## DESCRIZIONE DEL PROBLEMA
Riprendi il commento sugli scandali di corruzione nella politica italiana e proseguilo dopo la sua ultima frase.

## BRANO DI LETTURA

Può bastare una fotina ‘twittata’ da Pier Ferdinando Casini a farci dire che è tutto a posto, che la crisi è alle spalle, che lo spread è un verso animalesco che si grida a Piazza Affari, che l’Italia ha dinanzi a sé un futuro roseo anche in prospettiva internazionale? No, non basta. Questo perché il ritrovato clima di dialogo tra le forze politiche e il Governo Monti nel tortuoso cammino delle riforme (Lavoro e Giustizia su tutte) fa a cazzotti con la sequela di scandali che da Milano a Bari attraversano il Bel Paese. Manovre di corruzione, più che di correzione. Per la serie: uno si fa ‘un mazzo così’ nell’affermare principi cardine come il rigore, il senso dello Stato, ci mette su una bella spolverata di etica e poi… patatrac. Tesorieri che arraffano, tangenti, scandali edilizi, favori, raccomandazioni, tutto all’insegna del “ci risiamo”.

In questi casi si rischia come sempre la demagogia; ma allora che si fa, allarghiamo le braccia e diciamo pazienza? Neanche per sogno. Oggi non va solo riscritta daccapo la politica e cancellati dalla faccia della terra rappresentanti spuntati fuori da leggi-porcata che continuano a scaldare poltrone e a mangiare peggio dei porci. Bisogna insegnare al politico di domani che al centro del suo mandato c’è il cittadino e che tutto quello che di buono o sbagliato fa, finisce per ricadere sulle spalle di chi rappresenta.

Chi sbaglia non deve ‘solo’ andare a casa, troppo comodo. Deve pagare il suo conto con la giustizia, restituire il maltolto, deve restare lontano anni luce da ruoli istituzionali. Vecchie regolette, puntualmente infrante, che vanno applicate; altrimenti vorrà dire che questi ultimi anni di politica da malaffare non hanno insegnato nulla.

## ESTRATTI DEL DATASET
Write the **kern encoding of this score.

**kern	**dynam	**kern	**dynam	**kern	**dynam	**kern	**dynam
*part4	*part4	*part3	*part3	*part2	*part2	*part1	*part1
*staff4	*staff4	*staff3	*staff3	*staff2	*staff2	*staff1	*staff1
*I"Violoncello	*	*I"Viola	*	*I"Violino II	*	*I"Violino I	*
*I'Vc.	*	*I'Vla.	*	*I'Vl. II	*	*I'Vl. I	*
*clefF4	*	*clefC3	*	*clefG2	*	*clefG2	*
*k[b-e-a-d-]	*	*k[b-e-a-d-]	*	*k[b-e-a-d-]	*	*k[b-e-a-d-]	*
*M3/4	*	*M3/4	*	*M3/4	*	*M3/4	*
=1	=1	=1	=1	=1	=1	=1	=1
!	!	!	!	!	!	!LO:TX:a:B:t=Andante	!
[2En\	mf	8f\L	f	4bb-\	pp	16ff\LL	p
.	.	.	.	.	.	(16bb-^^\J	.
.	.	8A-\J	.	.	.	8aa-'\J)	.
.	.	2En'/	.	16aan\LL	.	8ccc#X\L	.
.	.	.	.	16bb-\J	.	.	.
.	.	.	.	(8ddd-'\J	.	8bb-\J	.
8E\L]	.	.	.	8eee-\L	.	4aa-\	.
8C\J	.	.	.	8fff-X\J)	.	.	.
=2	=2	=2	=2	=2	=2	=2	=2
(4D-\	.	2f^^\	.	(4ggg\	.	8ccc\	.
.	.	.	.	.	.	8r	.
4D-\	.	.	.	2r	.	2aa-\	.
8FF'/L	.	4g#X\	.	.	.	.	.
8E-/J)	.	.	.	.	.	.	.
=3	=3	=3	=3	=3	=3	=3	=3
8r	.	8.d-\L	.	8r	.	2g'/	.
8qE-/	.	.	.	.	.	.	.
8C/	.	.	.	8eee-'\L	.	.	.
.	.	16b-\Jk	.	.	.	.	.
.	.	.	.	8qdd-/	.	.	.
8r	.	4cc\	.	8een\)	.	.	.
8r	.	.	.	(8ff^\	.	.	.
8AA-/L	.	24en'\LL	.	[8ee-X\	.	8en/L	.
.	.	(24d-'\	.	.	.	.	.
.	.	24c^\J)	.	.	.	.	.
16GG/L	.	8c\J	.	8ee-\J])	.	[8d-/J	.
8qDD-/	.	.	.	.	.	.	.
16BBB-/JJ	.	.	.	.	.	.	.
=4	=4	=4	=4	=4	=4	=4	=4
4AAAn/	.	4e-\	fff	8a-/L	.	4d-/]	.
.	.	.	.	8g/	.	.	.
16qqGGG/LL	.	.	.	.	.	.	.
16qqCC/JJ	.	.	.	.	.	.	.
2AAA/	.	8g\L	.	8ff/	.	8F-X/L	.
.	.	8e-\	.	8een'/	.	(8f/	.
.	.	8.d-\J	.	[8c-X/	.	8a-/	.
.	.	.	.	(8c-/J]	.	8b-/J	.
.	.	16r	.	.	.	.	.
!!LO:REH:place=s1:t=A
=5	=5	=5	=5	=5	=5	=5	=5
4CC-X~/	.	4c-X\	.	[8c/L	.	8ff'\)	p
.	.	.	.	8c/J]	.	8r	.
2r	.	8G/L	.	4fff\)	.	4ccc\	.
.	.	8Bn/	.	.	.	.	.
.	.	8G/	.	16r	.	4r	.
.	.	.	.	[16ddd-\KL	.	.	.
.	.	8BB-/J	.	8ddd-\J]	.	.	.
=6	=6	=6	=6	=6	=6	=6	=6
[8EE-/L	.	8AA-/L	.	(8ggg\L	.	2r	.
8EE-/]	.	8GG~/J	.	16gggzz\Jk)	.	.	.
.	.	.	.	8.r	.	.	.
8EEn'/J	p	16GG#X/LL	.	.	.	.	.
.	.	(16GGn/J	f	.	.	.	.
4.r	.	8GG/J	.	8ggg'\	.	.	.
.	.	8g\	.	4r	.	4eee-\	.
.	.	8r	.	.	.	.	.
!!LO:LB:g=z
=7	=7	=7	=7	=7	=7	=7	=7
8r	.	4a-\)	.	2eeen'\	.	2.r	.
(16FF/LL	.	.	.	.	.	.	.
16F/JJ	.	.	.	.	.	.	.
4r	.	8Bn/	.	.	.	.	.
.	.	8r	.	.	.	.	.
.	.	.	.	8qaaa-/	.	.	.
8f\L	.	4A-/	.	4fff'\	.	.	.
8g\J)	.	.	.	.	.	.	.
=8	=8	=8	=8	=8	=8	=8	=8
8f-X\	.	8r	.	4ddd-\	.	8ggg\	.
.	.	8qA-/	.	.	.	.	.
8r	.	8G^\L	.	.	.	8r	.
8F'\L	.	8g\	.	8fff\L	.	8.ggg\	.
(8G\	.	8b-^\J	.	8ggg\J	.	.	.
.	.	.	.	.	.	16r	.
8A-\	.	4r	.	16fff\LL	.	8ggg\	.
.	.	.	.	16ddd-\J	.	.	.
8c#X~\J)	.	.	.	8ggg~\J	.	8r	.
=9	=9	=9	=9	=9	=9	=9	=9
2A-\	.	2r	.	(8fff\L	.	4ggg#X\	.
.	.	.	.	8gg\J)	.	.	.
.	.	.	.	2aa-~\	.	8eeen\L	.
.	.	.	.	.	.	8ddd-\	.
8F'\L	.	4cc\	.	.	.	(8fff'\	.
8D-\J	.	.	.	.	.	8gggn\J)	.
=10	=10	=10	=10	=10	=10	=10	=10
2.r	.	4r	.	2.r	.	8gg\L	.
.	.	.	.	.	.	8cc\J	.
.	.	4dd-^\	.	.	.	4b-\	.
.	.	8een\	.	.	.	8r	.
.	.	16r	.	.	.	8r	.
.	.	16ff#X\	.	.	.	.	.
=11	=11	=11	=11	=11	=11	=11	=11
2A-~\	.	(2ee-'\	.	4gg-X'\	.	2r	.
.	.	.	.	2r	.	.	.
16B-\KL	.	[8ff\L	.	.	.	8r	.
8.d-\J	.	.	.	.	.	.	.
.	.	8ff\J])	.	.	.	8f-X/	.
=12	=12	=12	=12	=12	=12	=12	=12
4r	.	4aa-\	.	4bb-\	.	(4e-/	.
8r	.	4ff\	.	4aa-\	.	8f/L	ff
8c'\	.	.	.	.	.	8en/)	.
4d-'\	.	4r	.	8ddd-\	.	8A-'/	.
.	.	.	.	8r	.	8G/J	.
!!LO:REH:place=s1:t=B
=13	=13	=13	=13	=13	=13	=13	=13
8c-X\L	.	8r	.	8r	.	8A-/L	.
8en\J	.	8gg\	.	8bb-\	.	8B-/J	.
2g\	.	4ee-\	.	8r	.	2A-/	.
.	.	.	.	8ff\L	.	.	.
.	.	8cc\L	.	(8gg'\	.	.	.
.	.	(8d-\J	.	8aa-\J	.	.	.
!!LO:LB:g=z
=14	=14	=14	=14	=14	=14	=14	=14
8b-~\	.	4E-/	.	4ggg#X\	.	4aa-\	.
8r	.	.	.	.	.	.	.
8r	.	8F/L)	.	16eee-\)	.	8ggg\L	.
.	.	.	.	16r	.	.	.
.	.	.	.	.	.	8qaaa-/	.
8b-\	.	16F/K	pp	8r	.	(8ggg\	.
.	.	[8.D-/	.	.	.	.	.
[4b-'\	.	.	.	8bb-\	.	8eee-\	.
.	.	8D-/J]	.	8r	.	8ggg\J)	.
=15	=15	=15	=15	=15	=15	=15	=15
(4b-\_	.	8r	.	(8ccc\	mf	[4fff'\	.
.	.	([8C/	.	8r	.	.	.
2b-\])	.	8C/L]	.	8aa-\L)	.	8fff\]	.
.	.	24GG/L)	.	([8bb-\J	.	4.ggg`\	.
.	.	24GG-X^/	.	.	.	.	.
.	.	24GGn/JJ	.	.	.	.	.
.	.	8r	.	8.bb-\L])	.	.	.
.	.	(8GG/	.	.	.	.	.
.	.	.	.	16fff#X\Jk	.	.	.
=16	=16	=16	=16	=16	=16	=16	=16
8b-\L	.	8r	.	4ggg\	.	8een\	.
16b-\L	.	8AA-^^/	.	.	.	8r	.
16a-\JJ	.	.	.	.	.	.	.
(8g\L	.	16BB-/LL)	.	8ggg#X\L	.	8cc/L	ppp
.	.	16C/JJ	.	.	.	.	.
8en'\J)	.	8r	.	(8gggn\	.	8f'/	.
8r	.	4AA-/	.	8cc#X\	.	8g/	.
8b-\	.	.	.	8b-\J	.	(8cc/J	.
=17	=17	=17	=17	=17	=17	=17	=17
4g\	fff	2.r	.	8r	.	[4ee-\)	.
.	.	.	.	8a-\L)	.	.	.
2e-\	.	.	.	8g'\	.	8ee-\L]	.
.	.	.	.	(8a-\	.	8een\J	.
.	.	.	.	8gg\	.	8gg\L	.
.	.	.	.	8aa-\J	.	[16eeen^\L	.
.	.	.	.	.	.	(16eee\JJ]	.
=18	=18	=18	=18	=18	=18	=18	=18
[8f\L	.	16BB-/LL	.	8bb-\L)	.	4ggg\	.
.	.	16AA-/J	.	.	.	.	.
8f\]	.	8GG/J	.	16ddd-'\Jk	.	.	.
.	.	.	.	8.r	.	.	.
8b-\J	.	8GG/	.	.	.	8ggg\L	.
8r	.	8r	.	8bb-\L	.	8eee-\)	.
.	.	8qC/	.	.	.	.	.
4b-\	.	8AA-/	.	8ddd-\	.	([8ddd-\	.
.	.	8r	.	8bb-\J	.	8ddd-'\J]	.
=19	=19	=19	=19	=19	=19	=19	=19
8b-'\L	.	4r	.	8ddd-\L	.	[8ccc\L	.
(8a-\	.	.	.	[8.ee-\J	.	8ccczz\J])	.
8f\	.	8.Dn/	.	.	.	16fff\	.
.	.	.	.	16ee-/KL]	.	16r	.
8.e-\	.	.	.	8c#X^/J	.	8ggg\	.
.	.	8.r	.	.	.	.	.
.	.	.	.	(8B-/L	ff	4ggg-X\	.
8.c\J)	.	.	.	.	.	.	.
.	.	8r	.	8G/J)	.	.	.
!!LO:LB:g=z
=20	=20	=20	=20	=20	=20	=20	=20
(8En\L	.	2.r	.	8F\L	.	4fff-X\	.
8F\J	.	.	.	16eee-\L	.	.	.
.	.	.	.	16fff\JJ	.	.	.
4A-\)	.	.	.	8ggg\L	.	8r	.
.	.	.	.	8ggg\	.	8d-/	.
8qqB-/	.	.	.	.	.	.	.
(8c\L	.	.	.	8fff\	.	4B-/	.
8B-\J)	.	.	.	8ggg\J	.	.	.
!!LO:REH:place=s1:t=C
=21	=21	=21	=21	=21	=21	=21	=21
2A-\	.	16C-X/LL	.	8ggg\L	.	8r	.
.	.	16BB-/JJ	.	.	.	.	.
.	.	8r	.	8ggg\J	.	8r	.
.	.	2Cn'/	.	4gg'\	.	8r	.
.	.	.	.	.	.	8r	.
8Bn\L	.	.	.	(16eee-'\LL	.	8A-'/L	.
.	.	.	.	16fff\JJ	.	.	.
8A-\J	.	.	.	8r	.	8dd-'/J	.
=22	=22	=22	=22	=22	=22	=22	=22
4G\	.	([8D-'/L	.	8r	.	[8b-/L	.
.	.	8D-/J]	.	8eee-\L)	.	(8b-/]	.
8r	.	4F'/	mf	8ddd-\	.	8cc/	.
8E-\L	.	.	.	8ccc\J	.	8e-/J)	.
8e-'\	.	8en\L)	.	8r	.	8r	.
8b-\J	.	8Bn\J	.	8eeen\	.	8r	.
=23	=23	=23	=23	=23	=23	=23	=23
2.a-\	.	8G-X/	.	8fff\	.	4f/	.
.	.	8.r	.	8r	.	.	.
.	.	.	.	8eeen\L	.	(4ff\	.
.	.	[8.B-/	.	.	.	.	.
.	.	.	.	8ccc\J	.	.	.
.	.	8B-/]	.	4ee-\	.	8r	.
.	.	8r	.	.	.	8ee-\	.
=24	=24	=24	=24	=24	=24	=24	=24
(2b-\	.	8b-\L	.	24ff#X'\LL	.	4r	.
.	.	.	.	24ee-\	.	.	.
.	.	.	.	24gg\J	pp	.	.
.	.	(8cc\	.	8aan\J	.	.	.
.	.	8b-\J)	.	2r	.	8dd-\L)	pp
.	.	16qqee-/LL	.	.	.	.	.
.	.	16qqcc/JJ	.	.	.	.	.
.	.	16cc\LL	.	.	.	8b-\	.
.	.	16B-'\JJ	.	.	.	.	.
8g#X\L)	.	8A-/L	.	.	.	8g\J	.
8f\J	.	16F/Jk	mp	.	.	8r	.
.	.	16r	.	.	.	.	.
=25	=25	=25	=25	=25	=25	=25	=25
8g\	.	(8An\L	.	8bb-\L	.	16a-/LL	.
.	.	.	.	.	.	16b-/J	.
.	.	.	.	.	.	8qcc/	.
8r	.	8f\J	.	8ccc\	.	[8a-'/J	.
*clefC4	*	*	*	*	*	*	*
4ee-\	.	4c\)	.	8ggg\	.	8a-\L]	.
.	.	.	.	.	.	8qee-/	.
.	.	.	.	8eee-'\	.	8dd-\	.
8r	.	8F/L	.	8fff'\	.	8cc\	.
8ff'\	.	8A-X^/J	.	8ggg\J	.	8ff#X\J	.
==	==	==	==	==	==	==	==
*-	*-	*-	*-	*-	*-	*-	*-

## RISPOSTA AL COMPITO
Per adesso ci sono solo dei simboli, mancano gli uomini e le idee, che pure servirebbero come il pane se è vero che il Governo tecnico è considerato una parentesi. Come intendono presentarsi l’anno prossimo agli elettori i partiti? Stai a vedere che le parentesi siedono già in Parlamento: uomini-parentesi, politici che non sanno parlare alla gente. Il rapporto eletto-elettori va rifondato in toto, perché chi semina vento raccoglie tempesta. Nel caso specifico il cittadino già adesso si ritrova risucchiato nel cono di una tromba d’aria che non cessa di esercitare la sua forza distruttrice. Imbambolato nel turbine, si dà all’antipolitica.

Non è che i politici siano gelosi di Monti? Glielo hanno spiegato che per guadagnarsi le copertine di certi giornali ci vuole la stoffa?  Hai voglia a fare accordi, a parlare di grandi alleanze, di conoscere da che parte vorrà stare Monti, se alla base non c’è la capacità di arrivare al cuore dei cittadini con un messaggio che rispecchi il linguaggio post-moderno. Se il Porcellum diventa un ‘maialino’, siamo da capo a dodici. Se il bipolarismo diventa la scusa per ripetere vecchie logiche di Palazzo, dov’è il cambio di passo? Le parole sono importanti, ma senza la coerenza e la verità diventano un alito pestilenziale.